Second to apply a function to all columns, you can use: 
`squares.apply(function)`

In [None]:
# To complete
modifiedSquares[...] = ...

## Some tests

First, you want to verify that we haven't lied and that the column area is really the area of the different squares.

To do so, compute the distance between two points and then compute the square

Just a little hint:
- `np.power(value, exponent)` will allow you to compute the power of a number
- `np.sqrt(value)` the square root of a number

In [None]:
# To complete
def side(x0, y0, x1, y1):
    """
        Dataset contains the columns x0, x1 and y0, y1
        This function will act on these columns to compute
        the distance between 0 and 1
        And return the results
    """
    result = 
    return result

In [None]:
# To complete
# So if we said true the square of the length of squares
# should be equal to the area of the same dataset
squaredLength = 

# Do not modify the assert which is a function that compares
# verify a condition and raise an error if not True
assert np.allclose(squaredLength, squares.area), "You have certainly made a mistake"

In [None]:
# To complete
# Execute the same computation for modifiedSquares
msquaredLength = 
assert np.allclose(msquaredLength, modifiedSquares.area), "What is the mistake ?"

Why does it not work ? It seems that you have multiply every columns by two. What is the mistake ? And what should you do to correct it ?

# Real data 

## Manipulation with pandas

Now, you are ready for playing with some real data !

In [None]:
# To complete
# Open the data located at data/trainTest.csv
house_price_train = 

Answer the following questions:
- What is the average price of an house ?
- How many variables (called features) describing an house do you have ?
- During which period of time this dataset has been collected ? Do you think that all the columns will be useful for the prediction of the price ? If not, delete the ones that you think useless ? Use the function `.drop(columns="column_to_delete")`
- Are there missing data ? Which variable seems the most affected ?

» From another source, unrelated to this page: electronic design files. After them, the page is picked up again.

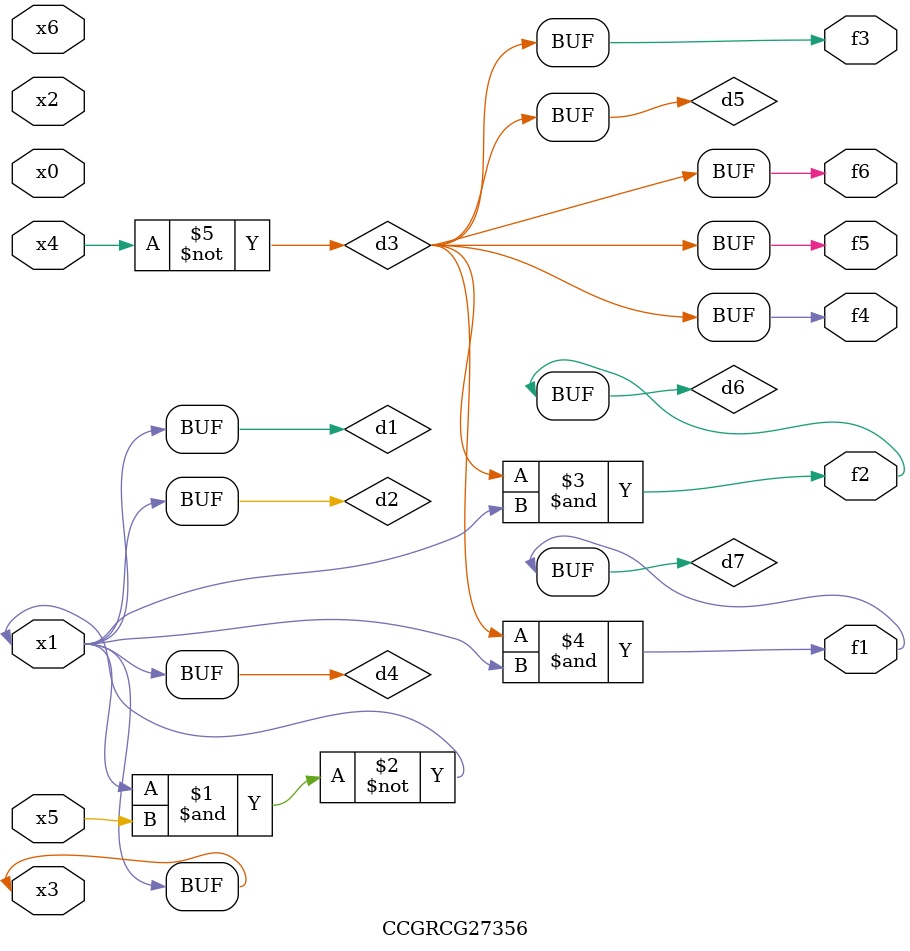
<source format=v>
module CCGRCG27356(
	input x0, x1, x2, x3, x4, x5, x6,
	output f1, f2, f3, f4, f5, f6
);

	wire d1, d2, d3, d4, d5, d6, d7;

	buf (d1, x1, x3);
	nand (d2, x1, x5);
	not (d3, x4);
	buf (d4, d1, d2);
	buf (d5, d3);
	and (d6, d3, d4);
	and (d7, d3, d4);
	assign f1 = d7;
	assign f2 = d6;
	assign f3 = d5;
	assign f4 = d5;
	assign f5 = d5;
	assign f6 = d5;
endmodule

</source>
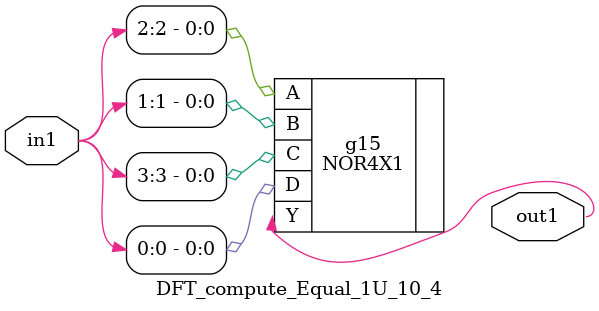
<source format=v>
`timescale 1ps / 1ps


module DFT_compute_Equal_1U_10_4(in1, out1);
  input [3:0] in1;
  output out1;
  wire [3:0] in1;
  wire out1;
  NOR4X1 g15(.A (in1[2]), .B (in1[1]), .C (in1[3]), .D (in1[0]), .Y
       (out1));
endmodule



</source>
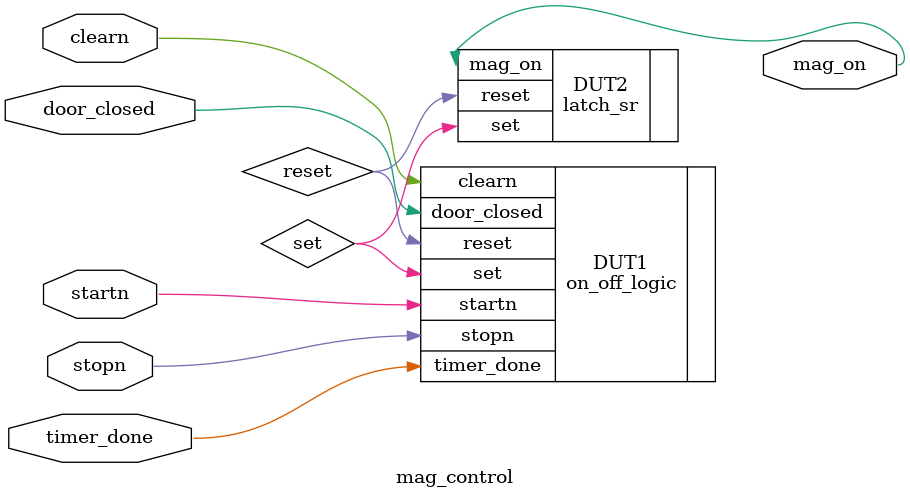
<source format=v>

module mag_control (input wire startn, stopn, clearn, door_closed, timer_done,
                            output wire mag_on);

wire set, reset;

on_off_logic DUT1(.startn(startn), .stopn(stopn), .clearn(clearn), .door_closed(door_closed),
                        .timer_done(timer_done), .set(set), .reset(reset));
                        
latch_sr DUT2(.set(set), .reset(reset), .mag_on(mag_on));

    
endmodule
</source>
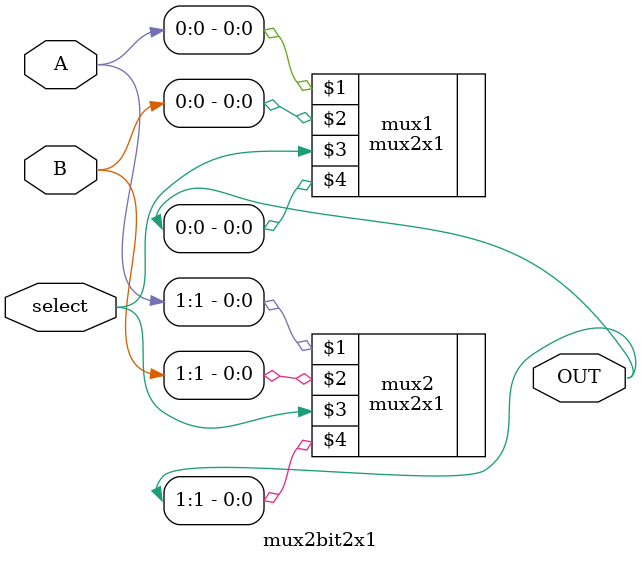
<source format=v>
module mux2bit2x1(A,B,select,OUT);
	input [1:0] A,B;
    input select;
	output [1:0] OUT;
	//cascade 2 2x1 muxs
    mux2x1 mux1(A[0], B[0], select, OUT[0]),
           mux2(A[1], B[1], select, OUT[1]);
endmodule
</source>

Your goal will be to predict the price of a house given all the variables that describe this house 

## Quantitative vs Qualitative 

Have you look at the different kind of data you have in this dataset ? In data science, there is two main kinds of data : 

**Quantitative** data deals with numbers and things you can measure objectively: dimensions such as height, width, and length. Temperature and humidity. Prices. Area and volume.

**Qualitative** data deals with characteristics and descriptors that can't be easily measured, but can be observed subjectively—such as smells, tastes, textures and color. 

In [None]:
# To complete
# Find a quantitative and a qualitative column of data 
# (you can refer to the file describing the different columns 
# to have a better idea - description.txt)

Why is it important ? And how can we deal with it ?

Try to transform a qualitative column into a numerical column.  
What is the limit of this approach ?

## What kind of problem is it ?

In machine learning we distinguish three kind of problems:
- **Supervised learning**: where you have input variables (X) and an output variable (Y) and you use an algorithm to learn the mapping function from the input to the output.
- **Unsupervised learning**: you only have input data (X) and no corresponding output variables. The goal for unsupervised learning is to model the underlying structure or distribution in the data in order to learn more about the data.
- **Semi supervised learning**: where you have a large amount of input data (X) and only some of the data is labeled (Y) are called semi-supervised learning problems. These problems sit in between both supervised and unsupervised learning.
    
Let's give a few examples:  
- **Supervised learning**: You are a football fan and you really want to know which team will win the next World Cup, to do so you have acuired all the results of all the matches played by all the teams so far (with every input variable that you can on the different matches: players, date, temperature ...), and all the performances of the different players. And the labels (output variable) is the number of goals during the match for each team.
- **Unsupervised learning**: You have several measures (evolution of weight, height, iq, psychologic test, number of friends, ... and much more) on several American men during 20 years and you would like to see if you can distinguish two groups in this population: one happy and one unhappy, but you have no direct way for measuring it.
- **Semi supervised learning**: You work for Google and you want to recognize objects on a given image. Labelling each pixel of each picture that Google has would be reeeeaaaally long and expensive. So you will just do it on some of them but you want to take advantage of all the images that you have because more data you have, better can be your model ! 

What is the house price problem ?

These kind of learning algorithm can be divided into **regression** vs **classification**. In a classification, the goal is to predict the class of an object (a discrete value). In a regression, the goal is to predict a continuous value. 

If you have extratime, choose an article at [FiveThirtyEight](http://fivethirtyeight.com/) and try to determine what kind of problem they describe.